The (expected) outcome of the community service sentence re-establishes former Prime Minister Silvio Berlusconi’s personal and political freedom, although, without “criminal rehabilitation,” he formally remains a person with a criminal record due to his conviction for tax fraud.



The discharge of the additional penalty of being banned from public office allows him to fill a public role, although he still faces a prohibition of acutally running for Parliament (until November 2019) as indicated in the so-called Severino law (n.235/2012) as a result of the conviction.



Differently from the ban from public office, annulled by the Milan court on Tuesday, the impossibility of running is not cited in yesterday’s ruling, which states that “all the criminal effects of the sentence” have been dismissed, leaving open the issue of whether banning him from running is part of the “criminal effects.”



In such a scenario, Berlusconi has three options to gain the right to run in an election again, each with a different timing, which may not match the timing of the vote, especially if this is brought forward to 2018.



The first option is his “rehabilitation.” Under article 15, section 3 of the Severino law, “the rehabilitation ruling, under article 178 et seq. of the Criminal Code, is the only cause of early termination of a ban from running and entails its suspension for the remaining period.”



These articles state that rehabilitation “annuls additional penalties and any other criminal effect of the sentence” (and therefore produces the same effects of the positive outcome of the community service) and can be requested after at least three months since the sentence has been served.



Therefore, Berlusconi could seek this in April 2018 and, if granted, this would cancel the word “offender” from his criminal records and would remove the final hurdle to running again.

A second option may be found at the European Court of Human Rights in Strasbourg, where Berlusconi has appealed but which still hasn't yet set a date to hear arguments. Of the two issues under consideration by the Court, the first deals with the criminal versus the civil, or administrative, nature of the ban on running for political office and, therefore, its retroactivity, which would be excluded in the first case based on the principle of favor rei (in favor of the accused).

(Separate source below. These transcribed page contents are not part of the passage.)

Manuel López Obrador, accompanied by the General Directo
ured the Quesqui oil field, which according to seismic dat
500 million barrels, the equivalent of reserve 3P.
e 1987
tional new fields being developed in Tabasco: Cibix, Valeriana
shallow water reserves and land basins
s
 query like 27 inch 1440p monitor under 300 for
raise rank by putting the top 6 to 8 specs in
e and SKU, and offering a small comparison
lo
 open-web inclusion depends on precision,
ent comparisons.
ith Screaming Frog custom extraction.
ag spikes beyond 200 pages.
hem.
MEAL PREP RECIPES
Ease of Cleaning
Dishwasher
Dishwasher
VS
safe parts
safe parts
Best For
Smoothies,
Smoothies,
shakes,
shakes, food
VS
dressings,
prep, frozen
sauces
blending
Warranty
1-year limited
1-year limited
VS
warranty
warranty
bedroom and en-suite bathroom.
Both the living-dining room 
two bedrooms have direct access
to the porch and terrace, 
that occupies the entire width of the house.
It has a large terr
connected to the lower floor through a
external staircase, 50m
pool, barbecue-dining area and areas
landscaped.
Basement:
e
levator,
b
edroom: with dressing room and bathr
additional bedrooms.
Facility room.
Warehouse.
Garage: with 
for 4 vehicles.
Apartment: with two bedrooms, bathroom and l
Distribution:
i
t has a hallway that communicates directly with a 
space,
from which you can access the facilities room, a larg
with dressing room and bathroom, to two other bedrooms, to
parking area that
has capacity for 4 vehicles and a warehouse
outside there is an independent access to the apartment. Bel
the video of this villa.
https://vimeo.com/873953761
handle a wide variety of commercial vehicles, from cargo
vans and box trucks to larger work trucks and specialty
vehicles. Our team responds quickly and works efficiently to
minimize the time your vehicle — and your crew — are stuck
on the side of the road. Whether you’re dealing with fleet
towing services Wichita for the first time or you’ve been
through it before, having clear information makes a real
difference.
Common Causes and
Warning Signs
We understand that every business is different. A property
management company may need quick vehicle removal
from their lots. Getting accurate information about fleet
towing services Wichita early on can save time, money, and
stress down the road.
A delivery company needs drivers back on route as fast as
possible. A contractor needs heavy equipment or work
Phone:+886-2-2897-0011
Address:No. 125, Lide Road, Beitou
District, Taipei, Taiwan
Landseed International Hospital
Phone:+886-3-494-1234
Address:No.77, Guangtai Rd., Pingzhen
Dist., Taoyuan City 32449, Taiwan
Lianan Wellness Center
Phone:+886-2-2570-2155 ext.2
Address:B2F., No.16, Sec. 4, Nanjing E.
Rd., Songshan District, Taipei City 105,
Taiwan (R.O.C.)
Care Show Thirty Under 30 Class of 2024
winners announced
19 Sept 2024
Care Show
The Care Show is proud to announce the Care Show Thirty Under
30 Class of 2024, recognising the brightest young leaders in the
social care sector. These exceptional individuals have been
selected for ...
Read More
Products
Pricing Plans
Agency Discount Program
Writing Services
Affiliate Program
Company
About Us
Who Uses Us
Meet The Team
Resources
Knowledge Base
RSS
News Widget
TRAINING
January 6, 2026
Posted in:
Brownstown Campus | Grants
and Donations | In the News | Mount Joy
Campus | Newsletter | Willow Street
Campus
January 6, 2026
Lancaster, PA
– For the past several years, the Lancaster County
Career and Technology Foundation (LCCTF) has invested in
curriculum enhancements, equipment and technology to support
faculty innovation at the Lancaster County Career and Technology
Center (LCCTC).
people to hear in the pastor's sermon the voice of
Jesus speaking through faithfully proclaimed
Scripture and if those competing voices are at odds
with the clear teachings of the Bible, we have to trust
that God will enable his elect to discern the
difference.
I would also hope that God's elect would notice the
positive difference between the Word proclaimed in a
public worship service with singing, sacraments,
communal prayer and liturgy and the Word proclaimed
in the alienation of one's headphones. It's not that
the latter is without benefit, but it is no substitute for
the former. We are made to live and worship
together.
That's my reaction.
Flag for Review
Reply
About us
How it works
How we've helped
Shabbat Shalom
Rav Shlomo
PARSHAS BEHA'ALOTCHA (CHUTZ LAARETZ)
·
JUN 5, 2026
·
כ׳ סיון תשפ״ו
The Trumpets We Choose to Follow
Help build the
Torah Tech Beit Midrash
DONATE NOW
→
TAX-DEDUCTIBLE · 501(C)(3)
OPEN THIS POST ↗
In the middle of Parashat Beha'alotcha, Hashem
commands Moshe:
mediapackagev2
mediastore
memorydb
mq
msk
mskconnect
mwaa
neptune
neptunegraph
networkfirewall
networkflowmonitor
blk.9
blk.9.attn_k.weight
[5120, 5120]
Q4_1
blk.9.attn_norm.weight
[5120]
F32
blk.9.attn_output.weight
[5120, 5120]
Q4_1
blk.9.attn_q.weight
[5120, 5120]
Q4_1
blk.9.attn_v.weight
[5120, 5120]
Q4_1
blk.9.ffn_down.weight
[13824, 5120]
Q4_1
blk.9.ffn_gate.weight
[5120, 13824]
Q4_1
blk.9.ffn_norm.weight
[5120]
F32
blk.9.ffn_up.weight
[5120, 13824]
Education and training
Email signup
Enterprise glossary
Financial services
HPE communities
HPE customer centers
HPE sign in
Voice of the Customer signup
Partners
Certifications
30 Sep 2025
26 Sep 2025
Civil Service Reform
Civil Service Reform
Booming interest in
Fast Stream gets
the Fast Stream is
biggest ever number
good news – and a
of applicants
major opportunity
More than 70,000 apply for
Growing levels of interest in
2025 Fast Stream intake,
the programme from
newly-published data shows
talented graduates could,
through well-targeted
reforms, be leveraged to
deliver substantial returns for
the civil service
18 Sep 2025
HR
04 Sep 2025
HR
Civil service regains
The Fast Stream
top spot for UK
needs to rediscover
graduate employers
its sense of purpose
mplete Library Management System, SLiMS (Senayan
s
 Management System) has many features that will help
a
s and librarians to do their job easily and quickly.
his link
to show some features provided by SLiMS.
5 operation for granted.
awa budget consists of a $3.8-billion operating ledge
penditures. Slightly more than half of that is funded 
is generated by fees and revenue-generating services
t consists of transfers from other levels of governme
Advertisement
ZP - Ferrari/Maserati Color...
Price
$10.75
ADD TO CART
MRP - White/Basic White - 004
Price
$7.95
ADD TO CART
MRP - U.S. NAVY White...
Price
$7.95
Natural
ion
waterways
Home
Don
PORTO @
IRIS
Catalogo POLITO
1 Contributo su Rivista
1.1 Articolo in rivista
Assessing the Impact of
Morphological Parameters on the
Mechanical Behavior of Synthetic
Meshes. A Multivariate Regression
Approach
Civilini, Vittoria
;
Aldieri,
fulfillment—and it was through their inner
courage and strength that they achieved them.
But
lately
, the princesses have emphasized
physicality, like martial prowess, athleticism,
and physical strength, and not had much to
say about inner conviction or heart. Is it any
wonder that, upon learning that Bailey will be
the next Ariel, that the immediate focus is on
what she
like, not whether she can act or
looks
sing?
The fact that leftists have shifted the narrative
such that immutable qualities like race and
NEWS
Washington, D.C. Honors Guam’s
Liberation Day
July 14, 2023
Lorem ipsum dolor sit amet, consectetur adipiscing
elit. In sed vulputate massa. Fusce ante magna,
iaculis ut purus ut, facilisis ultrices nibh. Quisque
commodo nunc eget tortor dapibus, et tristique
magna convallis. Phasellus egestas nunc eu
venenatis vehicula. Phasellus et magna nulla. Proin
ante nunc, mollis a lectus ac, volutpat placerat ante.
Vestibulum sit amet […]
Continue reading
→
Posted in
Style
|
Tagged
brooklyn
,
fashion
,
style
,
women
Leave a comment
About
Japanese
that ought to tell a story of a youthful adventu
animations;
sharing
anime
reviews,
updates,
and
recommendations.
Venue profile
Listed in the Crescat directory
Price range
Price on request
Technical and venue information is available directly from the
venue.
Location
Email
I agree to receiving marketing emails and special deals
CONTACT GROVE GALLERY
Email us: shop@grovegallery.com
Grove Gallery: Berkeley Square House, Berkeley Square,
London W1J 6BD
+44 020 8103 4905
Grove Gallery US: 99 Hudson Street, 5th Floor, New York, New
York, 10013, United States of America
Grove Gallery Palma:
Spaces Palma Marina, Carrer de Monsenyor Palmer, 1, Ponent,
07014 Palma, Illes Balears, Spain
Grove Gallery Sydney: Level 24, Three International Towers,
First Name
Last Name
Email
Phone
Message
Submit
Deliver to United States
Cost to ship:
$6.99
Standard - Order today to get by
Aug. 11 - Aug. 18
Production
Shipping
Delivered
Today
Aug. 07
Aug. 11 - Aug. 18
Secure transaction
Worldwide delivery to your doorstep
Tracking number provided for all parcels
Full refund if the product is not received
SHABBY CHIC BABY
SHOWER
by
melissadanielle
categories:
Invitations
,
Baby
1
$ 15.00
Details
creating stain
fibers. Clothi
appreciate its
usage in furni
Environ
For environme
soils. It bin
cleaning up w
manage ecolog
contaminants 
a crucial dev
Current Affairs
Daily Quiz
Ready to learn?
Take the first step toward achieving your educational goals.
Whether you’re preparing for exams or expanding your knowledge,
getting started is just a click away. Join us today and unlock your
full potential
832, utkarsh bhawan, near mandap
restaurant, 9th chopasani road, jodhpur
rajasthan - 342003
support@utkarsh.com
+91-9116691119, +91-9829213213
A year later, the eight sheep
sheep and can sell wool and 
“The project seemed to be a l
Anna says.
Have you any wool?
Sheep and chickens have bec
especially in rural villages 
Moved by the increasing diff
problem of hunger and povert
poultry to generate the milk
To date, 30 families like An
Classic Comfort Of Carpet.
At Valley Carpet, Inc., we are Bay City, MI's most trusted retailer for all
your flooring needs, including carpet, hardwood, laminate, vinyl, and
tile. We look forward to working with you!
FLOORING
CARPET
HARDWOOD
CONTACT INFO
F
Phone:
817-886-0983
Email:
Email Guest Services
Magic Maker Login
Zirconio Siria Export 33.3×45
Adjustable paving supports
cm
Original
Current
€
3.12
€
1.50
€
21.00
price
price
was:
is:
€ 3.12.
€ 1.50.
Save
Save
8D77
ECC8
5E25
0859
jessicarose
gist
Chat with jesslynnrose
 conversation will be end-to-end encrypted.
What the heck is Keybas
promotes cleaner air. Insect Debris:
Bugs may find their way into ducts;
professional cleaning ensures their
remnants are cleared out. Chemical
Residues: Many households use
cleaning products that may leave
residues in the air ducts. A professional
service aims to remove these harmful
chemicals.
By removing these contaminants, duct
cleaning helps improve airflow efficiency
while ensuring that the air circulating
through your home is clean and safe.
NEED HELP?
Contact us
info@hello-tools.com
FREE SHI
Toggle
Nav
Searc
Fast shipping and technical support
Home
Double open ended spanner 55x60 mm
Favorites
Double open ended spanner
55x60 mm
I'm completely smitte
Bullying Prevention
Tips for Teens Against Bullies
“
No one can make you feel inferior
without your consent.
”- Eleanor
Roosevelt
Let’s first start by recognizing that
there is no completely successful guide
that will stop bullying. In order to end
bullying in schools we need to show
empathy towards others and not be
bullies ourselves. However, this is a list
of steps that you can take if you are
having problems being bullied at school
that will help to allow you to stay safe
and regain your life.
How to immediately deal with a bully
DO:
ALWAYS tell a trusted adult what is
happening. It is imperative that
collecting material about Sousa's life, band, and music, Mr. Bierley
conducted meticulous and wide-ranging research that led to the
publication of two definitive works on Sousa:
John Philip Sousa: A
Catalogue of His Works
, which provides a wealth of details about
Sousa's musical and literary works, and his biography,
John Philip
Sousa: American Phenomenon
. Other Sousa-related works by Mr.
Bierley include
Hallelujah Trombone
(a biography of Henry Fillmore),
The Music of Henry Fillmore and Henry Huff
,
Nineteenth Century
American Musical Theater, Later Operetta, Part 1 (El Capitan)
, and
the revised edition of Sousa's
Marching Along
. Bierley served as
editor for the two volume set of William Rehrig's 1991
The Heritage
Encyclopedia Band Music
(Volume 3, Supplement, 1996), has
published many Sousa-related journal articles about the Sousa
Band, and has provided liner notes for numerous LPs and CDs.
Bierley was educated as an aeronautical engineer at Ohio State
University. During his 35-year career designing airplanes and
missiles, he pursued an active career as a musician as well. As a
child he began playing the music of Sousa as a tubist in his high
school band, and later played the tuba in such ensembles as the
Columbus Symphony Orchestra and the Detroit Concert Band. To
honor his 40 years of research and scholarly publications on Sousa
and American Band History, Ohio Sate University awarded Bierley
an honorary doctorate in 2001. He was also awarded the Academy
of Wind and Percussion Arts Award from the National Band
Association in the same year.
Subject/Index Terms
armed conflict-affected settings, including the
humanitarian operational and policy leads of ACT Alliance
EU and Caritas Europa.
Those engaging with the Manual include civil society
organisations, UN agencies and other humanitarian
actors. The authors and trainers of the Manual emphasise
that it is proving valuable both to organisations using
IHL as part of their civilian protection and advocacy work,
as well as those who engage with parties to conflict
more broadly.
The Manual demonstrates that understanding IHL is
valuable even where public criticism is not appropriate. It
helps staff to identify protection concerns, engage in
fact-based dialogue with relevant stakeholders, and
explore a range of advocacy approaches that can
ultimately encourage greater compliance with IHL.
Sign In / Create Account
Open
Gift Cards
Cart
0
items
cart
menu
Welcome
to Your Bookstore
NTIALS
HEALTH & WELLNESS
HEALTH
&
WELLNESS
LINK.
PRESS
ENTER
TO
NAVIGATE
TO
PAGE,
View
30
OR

Berlusconi's condemnation dates from 2001, while the Severino Law came into force in December of 2012.

The second issue relates to a sentence by the Court on March 4, 2014 regarding Franzo Grande Stevens and other former top managers of companies linked to the Fiat Chrysler Automobiles empire, including Ifil-Exor. According to Berlusconi's defenders, that sentence addresses the concept of the “accumulability” of criminal penalties, calling it a violation of basic rights whether the penalties are criminal or civil. Criminal penalties can't be lumped together without violating the concept of “ne bis in idem” (basically double jeopardy).

In the Grande Stevens case, the Strasbourg Court affirmed that “administrative sanctions imposed by (stock market regulator) CONSOB on the defendants - fines of millions of euros and restrictions on holding corporate jobs - were by nature criminal, not civil, penalties given “their heavy economic toll and their impact on the reputation of the accused.”



A verdict in the Berlusconi case could take as long as a year. In time, however, for the 2018 vote.



The third option, and in the end the riskiest and most uncertain, could be viable in the case of early elections, unless the Strasbourg Court hasn't already intervened. Silence by the Milan Court leaves room for doubt whether the restriction on running for office falls under the “criminal consequences of the guilty verdict” that would be extinguished by Berlusconi's successful completion of his community service sentence. Berlusconi could, therefore, decide to run, leaving a decision up to the electoral authorities and, if elected, to the Chamber of Deputies. Prevailing opinion deems that unlikely since the restriction on running is a clear administrative consequence of the sentence.

But the opposing argument cites legal precedent established by the Court of Cassation, which until now has opted for a broad concept of “criminal consequences” deriving directly from an irreversible conviction, provided that it doesn't involve any discretionary judgement by the state.